Excerpted data below:

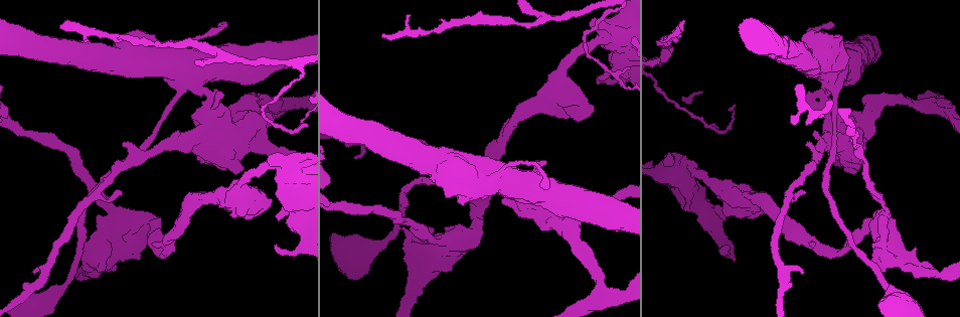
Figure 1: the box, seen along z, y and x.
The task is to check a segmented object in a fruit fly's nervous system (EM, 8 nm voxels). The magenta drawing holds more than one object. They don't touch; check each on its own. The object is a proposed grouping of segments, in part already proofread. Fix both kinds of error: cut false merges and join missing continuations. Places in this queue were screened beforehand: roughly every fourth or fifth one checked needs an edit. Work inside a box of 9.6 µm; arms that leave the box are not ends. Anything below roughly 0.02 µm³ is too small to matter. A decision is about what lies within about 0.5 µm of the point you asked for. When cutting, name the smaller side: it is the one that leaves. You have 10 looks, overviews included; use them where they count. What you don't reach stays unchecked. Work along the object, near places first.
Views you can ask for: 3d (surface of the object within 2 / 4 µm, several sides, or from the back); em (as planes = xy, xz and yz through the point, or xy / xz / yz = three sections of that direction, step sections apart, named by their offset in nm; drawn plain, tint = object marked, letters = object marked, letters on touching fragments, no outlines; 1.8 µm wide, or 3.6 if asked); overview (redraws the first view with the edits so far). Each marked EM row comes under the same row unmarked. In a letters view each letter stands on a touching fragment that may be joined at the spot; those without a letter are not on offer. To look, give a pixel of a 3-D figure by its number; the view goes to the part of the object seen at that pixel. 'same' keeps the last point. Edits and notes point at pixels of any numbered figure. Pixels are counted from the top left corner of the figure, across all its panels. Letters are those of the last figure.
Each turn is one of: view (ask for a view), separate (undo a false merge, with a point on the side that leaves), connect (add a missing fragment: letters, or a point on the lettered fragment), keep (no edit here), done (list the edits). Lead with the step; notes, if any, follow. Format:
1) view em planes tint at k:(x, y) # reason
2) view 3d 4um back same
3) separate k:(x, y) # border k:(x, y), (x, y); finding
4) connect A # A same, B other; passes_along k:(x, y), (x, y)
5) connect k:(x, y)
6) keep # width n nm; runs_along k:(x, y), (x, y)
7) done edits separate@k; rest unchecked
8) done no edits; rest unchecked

view em 3.6um planes letters at 1:(873, 219) # calibre changes

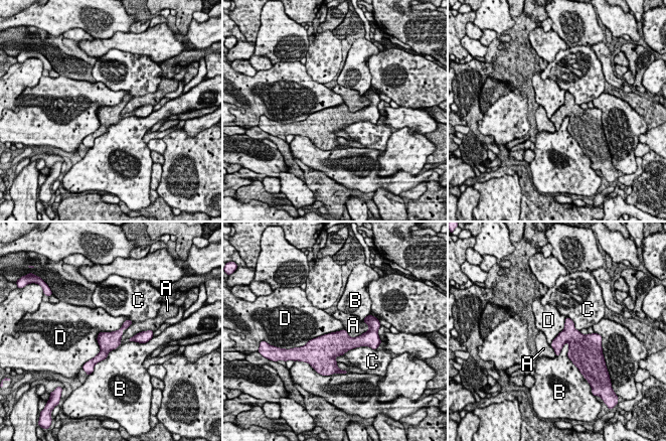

End of Excerpted data.

== Task objective ==
With all pictures excluded, output exactly the lines from the one containing "2) view 3d 4um back same" through the final line of the entries, inclusive.

== Task solution ==
2) view 3d 4um back same
3) separate k:(x, y) # border k:(x, y), (x, y); finding
4) connect A # A same, B other; passes_along k:(x, y), (x, y)
5) connect k:(x, y)
6) keep # width n nm; runs_along k:(x, y), (x, y)
7) done edits separate@k; rest unchecked
8) done no edits; rest unchecked

view em 3.6um planes letters at 1:(873, 219) # calibre changes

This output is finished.